In Python, alphabetizing strings is case-sensitive. (That's actually true for most programming languages.) And while that may seem obvious to those who have been programming for a while, it's not exactly intuitive.
Case-sensitive ordering
When sorting, uppercase letters come "alphabetically" before lowercase letters. In the following sorted list, "DOG" ends up first while "dog" ends up last:
my_list = ["dog", "DoG", "DOG", "Dog"]
sorted(my_list) # ['DOG', 'DoG', 'Dog', 'dog']
This is because string sorting is based on ASCII:
![](https://streamofcoding.com/content/images/2021/08/00_ascii_table.png)
The ASCII ordinal values 65 through 90 represent the uppercase letters, and 97 through 122 represent the lowercase ones. Python's built-in ord
function returns the ASCII ordinal value for any character:
ord("D") # 68
ord("d") # 100
When sorting strings, Python converts each character in the string to its ordinal ASCII value and sorts by that. Since the uppercase letters have lower ordinal values, they come first.
Case-insensitive ordering
But sometimes you need case-insensitive alphabetical ordering. Then what? In this case, pass a custom sort key to ignore the case.

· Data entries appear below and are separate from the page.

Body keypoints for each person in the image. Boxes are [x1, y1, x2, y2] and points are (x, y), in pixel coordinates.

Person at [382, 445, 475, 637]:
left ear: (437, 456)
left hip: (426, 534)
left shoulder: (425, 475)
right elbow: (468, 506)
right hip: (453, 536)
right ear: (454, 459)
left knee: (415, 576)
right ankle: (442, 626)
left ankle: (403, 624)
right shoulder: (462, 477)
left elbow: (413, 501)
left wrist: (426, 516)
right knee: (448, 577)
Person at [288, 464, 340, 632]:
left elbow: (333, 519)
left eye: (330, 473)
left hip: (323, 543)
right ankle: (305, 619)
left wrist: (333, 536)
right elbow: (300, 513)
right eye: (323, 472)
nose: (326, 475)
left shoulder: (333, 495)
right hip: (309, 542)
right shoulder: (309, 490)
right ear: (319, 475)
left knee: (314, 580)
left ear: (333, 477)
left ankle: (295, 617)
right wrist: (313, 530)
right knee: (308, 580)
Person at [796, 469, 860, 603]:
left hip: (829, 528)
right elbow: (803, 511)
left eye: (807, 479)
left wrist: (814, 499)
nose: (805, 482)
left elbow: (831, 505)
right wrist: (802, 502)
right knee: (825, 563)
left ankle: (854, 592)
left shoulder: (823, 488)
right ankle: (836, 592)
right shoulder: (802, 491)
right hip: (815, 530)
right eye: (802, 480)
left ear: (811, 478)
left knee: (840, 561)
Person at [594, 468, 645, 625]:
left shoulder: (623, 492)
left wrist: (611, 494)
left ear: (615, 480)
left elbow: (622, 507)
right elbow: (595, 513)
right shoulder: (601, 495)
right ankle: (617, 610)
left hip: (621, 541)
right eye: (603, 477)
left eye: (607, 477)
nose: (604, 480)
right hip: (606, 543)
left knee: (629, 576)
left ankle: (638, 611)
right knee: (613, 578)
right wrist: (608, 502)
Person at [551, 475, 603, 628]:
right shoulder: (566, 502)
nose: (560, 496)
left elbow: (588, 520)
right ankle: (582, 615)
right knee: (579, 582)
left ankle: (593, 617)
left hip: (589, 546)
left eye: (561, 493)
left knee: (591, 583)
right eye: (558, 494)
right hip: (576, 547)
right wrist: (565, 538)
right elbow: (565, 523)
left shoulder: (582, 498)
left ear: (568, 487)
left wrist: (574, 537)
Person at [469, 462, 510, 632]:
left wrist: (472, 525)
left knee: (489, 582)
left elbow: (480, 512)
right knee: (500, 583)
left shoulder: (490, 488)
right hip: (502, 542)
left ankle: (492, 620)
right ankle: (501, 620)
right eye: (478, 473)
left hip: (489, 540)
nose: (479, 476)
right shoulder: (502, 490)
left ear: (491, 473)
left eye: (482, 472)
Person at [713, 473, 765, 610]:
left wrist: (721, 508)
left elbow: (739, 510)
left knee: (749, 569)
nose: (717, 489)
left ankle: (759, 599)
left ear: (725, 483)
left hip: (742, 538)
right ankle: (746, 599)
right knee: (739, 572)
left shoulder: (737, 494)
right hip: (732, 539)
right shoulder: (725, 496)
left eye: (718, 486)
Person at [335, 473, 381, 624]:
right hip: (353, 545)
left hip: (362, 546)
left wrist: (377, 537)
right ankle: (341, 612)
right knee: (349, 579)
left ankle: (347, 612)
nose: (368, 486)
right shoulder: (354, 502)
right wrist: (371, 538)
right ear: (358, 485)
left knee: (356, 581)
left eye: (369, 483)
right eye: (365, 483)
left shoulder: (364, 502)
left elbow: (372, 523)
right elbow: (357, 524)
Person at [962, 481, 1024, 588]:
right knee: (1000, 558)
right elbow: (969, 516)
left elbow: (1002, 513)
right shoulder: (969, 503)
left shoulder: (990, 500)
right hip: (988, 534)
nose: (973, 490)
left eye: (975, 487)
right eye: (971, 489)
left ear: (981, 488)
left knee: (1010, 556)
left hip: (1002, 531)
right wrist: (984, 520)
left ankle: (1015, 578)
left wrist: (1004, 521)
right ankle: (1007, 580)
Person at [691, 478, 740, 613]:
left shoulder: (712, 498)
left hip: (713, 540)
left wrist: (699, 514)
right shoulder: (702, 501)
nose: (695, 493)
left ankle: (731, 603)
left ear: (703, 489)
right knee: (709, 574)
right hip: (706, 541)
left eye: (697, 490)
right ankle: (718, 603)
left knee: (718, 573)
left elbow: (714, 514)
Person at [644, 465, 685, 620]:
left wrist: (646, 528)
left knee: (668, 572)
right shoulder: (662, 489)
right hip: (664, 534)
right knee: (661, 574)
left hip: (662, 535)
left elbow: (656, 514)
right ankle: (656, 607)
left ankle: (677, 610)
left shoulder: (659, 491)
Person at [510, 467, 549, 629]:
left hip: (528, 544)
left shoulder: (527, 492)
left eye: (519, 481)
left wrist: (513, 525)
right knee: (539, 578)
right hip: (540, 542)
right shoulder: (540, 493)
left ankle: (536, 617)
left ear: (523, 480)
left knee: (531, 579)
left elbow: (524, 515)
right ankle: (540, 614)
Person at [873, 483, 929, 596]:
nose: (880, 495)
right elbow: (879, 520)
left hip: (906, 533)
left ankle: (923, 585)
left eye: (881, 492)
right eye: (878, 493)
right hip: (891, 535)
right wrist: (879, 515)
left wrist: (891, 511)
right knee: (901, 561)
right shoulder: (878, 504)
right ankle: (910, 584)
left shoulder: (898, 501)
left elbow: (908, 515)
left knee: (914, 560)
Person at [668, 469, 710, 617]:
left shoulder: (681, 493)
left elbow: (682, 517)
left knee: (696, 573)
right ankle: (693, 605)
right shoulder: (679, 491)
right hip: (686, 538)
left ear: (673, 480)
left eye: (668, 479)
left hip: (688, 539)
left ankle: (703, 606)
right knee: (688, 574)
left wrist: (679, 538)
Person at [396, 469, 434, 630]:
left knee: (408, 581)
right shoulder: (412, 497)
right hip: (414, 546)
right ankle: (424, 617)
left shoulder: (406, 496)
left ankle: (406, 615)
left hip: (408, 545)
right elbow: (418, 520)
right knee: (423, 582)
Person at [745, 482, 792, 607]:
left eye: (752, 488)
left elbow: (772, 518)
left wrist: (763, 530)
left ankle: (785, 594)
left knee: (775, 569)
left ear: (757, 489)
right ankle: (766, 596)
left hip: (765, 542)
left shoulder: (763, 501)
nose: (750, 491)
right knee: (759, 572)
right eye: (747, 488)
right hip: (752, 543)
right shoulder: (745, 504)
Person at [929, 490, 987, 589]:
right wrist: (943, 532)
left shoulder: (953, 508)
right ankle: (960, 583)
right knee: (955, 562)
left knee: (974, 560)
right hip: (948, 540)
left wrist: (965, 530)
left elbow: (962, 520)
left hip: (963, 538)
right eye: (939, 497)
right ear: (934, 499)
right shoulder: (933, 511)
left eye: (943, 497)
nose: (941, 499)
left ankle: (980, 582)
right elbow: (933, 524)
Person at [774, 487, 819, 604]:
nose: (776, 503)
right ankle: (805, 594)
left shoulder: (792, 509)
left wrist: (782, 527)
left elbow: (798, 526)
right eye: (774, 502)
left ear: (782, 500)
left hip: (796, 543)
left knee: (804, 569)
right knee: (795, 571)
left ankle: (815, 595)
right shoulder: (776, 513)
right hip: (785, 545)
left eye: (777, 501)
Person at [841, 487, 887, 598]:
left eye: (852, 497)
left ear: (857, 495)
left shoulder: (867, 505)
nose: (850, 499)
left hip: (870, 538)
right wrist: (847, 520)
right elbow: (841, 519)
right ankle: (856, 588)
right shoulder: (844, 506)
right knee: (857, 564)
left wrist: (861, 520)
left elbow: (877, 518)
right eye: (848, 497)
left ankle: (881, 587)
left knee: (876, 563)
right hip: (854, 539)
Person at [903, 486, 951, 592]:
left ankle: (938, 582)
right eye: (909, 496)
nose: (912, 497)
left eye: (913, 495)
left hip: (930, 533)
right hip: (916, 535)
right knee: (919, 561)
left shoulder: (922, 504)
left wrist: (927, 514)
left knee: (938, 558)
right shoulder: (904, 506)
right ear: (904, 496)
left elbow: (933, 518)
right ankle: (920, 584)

In Python 2, this is done using str.lower
or str.upper
:
sorted(my_list, key=str.lower) # ['dog', 'DoG', 'DOG', 'Dog']
In Python 3, use str.casefold
:
sorted(my_list, key=str.casefold) # ['dog', 'DoG', 'DOG', 'Dog']
The str.casefold
is better than str.lower
because it aggressively lowercases strings, including properly handling non-English characaters.
(Note: Python sorts are stable, so the final ordering of these lists will depend on the initial order of the elements. Since "DOG" and "dog" are alphabetically the same when case is ignored, the string that came first in the unsorted input will come first in the sorted output too.)